## Consigne 1:
Dressez la liste des entreprises nommées dans le corps de l'article sur l'injonction visant Google, sans tenir compte de la ligne indiquant la source.
## Consigne 2:
Transcrivez le passage de l'article sur l'injonction visant Google qui commence aux mots "Epic a déposé" et s'arrête après "intégrés aux applications.".

## Texte fourni:
USA-Google ordonné par un juge d'ouvrir son 'app store' à la concurrence
information fournie par Reuters 08/10/2024 à 01:04

Un juge américaine a ordonné lundi à Google, propriété d'Alphabet GOOGL.O ,de procéder à une refonte de son magasin d'applications en ligne afin de donner aux utilisateurs d'appareils Android davantage d'options pour télécharger des applications et effectuer des achats intégrés.

Cette décision, prise par le juge de district James Donato à San Francisco, s'inscrit dans la lignée du procès remporté l'an dernier par Epic Games, développeur du jeu vidéo "Fortnite", face à Google.

Elle interdit au géant technologique de s'opposer pendant trois ans aux méthodes de paiement des achats intégrés aux applications et lui ordonne de permettre aux utilisateurs de télécharger des applications Android via des plateformes tierces.

Google a fait savoir dans un communiqué qu'il allait interjeter appel du verdict à l'origine de l'injonction du juge James Donato et demander que celle-ci soit suspendue jusqu'à ce que l'appel soit étudié.

"Au bout du compte, même si ces changements satisfont sans doute Epic, ils vont provoquer un éventail de conséquences indésirables qui vont nuire aux consommateurs américains, aux développeurs et aux fabriquants d'appareils", a déclaré le groupe.

Via le réseau social X, le directeur général d'Epic Games a salué "une grande nouvelle". Tim Sweeney a fait savoir que le magasin d'Epic, Epic Games Stores, et d'autres boutiques en ligne rejoindraient Google Play l'an prochain.

Alphabet a vu lundi son titre perdre 2,5% en fin de séance à Wall Street.

Le juge James Donato a précisé que son injonction prendrait effet le 1er novembre, ce qui, a-t-il dit, laisse à Google du temps pour "adapter ses pratiques".

Epic a déposé plainte contre Google en 2020, accusant le géant social de prendre des mesures pour empêcher toute concurrence dans l'accès aux applications sur les appareils Android et de décider de la manière dont les utilisateurs paient pour les achats intégrés aux applications.

## Données:
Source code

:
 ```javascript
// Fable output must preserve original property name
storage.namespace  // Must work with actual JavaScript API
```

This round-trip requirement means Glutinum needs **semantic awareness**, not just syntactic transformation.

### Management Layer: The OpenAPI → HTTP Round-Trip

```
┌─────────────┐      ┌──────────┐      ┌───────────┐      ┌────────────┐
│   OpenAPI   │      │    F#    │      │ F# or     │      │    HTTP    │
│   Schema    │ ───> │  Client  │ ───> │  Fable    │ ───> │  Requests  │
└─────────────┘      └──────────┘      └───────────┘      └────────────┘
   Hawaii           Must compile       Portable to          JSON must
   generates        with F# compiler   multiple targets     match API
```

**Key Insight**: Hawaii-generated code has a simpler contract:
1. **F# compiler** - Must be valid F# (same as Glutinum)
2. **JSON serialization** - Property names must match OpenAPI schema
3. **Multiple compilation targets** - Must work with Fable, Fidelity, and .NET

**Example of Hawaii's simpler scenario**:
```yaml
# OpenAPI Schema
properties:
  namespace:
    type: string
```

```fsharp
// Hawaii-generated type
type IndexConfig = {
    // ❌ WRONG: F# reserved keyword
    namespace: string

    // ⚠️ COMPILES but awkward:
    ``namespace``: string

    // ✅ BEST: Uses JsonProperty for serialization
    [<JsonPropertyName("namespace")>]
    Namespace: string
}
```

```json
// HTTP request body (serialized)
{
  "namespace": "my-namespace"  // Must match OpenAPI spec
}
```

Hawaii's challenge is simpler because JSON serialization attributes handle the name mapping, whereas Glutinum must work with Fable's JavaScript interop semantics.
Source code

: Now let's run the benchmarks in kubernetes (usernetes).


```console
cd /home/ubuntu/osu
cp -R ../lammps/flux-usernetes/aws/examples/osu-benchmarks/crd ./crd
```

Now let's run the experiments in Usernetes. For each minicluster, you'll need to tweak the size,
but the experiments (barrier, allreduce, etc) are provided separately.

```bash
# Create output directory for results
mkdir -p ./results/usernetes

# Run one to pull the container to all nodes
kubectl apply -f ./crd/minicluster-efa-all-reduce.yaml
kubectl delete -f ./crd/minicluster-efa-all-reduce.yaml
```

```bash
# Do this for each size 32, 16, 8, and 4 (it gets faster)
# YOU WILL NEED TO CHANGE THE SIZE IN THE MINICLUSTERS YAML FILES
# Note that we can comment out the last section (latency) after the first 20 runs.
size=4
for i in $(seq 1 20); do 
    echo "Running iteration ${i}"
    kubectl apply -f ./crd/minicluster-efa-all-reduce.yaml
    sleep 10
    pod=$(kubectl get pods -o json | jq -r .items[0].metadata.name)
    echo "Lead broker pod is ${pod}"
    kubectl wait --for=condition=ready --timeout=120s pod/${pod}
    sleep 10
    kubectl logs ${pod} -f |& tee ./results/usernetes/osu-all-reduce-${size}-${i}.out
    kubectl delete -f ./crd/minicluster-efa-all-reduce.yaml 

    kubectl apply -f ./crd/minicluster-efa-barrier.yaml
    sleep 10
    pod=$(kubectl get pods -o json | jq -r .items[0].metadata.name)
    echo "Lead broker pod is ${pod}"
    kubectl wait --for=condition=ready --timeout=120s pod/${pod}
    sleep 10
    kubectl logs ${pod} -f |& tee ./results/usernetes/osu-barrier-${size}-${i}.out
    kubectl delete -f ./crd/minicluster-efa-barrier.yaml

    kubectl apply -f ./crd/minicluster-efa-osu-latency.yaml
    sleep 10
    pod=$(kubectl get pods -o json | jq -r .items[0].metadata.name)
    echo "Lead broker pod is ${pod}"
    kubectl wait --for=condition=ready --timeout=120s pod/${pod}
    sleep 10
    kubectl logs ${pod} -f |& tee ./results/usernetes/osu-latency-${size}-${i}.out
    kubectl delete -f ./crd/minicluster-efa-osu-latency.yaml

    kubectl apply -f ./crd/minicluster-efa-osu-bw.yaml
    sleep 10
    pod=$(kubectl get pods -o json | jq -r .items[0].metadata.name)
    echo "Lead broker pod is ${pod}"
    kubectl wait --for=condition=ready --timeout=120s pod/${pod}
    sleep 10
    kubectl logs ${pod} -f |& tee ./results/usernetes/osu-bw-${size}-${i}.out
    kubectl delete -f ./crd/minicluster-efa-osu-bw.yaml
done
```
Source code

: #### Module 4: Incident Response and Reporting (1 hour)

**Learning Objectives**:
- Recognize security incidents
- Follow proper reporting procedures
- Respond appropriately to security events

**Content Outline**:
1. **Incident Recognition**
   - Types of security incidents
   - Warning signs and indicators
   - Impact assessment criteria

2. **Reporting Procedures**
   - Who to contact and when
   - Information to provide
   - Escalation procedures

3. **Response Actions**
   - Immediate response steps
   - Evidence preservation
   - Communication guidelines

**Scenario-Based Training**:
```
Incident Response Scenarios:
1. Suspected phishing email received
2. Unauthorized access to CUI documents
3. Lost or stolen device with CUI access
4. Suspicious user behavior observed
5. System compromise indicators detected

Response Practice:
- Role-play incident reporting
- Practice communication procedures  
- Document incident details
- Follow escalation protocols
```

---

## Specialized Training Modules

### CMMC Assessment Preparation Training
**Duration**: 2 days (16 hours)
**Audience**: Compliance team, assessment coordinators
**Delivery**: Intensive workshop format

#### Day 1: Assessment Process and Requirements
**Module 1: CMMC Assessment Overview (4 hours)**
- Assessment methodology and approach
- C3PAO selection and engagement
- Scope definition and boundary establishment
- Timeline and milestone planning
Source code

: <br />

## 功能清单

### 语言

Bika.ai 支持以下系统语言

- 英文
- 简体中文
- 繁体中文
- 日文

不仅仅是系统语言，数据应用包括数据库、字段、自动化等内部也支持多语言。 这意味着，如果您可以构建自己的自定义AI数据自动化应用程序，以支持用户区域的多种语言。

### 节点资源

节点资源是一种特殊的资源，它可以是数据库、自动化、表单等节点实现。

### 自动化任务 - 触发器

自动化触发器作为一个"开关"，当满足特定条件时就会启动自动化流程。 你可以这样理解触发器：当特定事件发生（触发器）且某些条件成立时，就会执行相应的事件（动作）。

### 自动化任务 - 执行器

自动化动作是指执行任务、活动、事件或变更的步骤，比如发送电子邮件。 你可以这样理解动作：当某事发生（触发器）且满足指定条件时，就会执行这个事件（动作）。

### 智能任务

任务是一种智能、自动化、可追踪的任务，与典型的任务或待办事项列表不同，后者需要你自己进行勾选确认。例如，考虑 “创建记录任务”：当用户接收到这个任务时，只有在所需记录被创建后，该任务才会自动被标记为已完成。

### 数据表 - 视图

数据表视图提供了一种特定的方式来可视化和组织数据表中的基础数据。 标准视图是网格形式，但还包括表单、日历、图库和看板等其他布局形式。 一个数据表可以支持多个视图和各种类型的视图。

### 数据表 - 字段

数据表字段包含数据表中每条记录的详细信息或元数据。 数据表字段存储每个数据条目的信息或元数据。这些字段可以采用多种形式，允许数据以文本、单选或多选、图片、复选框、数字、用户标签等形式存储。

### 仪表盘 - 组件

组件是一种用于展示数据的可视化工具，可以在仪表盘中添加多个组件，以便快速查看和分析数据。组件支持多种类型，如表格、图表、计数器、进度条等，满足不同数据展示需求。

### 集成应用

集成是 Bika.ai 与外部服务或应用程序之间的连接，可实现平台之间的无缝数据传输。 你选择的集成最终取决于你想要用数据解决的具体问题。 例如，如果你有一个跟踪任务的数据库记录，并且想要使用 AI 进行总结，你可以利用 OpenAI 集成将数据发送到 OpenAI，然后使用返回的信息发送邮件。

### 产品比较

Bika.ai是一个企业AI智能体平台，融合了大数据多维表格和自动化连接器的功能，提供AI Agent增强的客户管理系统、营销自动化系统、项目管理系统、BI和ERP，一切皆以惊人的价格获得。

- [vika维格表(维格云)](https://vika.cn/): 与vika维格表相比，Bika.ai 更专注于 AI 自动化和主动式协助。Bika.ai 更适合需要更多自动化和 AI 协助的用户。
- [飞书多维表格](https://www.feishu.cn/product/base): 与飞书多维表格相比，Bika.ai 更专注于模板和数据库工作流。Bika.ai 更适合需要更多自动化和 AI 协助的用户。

## Corrigé 1:
Google, Alphabet, Epic Games

## Corrigé 2:
Epic a déposé plainte contre Google en 2020, accusant le géant social de prendre des mesures pour empêcher toute concurrence dans l'accès aux applications sur les appareils Android et de décider de la manière dont les utilisateurs paient pour les achats intégrés aux applications.